Because the material must be preserved as it stands, copy every line exactly.

## EXTRACTED ENTRIES:
◇ ◇ ◇ ◇ ◇ ◇ ◇

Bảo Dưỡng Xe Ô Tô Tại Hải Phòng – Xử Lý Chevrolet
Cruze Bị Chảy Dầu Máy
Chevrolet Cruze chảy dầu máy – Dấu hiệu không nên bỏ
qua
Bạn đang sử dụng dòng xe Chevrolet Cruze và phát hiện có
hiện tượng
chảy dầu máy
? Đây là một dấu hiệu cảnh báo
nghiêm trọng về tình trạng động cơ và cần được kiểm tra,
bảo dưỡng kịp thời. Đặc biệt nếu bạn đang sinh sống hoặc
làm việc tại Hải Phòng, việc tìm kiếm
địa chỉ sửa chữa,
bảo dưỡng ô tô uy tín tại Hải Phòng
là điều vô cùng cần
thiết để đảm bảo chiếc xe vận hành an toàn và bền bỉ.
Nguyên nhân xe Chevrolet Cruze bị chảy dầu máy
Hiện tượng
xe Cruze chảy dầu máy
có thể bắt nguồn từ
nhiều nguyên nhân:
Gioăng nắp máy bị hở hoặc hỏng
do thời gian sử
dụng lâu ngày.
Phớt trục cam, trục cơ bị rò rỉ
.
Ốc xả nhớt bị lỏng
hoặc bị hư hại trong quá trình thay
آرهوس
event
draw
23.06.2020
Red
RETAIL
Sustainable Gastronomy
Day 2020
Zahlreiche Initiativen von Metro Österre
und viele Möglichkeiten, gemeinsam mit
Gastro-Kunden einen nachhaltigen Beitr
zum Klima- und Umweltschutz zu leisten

◇ ◇ ◇ ◇ ◇ ◇ ◇

## ANSWER TO THIS PROBLEM:
Bảo Dưỡng Xe Ô Tô Tại Hải Phòng – Xử Lý Chevrolet
Cruze Bị Chảy Dầu Máy
Chevrolet Cruze chảy dầu máy – Dấu hiệu không nên bỏ
qua
Bạn đang sử dụng dòng xe Chevrolet Cruze và phát hiện có
hiện tượng
chảy dầu máy
? Đây là một dấu hiệu cảnh báo
nghiêm trọng về tình trạng động cơ và cần được kiểm tra,
bảo dưỡng kịp thời. Đặc biệt nếu bạn đang sinh sống hoặc
làm việc tại Hải Phòng, việc tìm kiếm
địa chỉ sửa chữa,
bảo dưỡng ô tô uy tín tại Hải Phòng
là điều vô cùng cần
thiết để đảm bảo chiếc xe vận hành an toàn và bền bỉ.
Nguyên nhân xe Chevrolet Cruze bị chảy dầu máy
Hiện tượng
xe Cruze chảy dầu máy
có thể bắt nguồn từ
nhiều nguyên nhân:
Gioăng nắp máy bị hở hoặc hỏng
do thời gian sử
dụng lâu ngày.
Phớt trục cam, trục cơ bị rò rỉ
.
Ốc xả nhớt bị lỏng
hoặc bị hư hại trong quá trình thay
آرهوس
event
draw
23.06.2020
Red
RETAIL
Sustainable Gastronomy
Day 2020
Zahlreiche Initiativen von Metro Österre
und viele Möglichkeiten, gemeinsam mit
Gastro-Kunden einen nachhaltigen Beitr
zum Klima- und Umweltschutz zu leisten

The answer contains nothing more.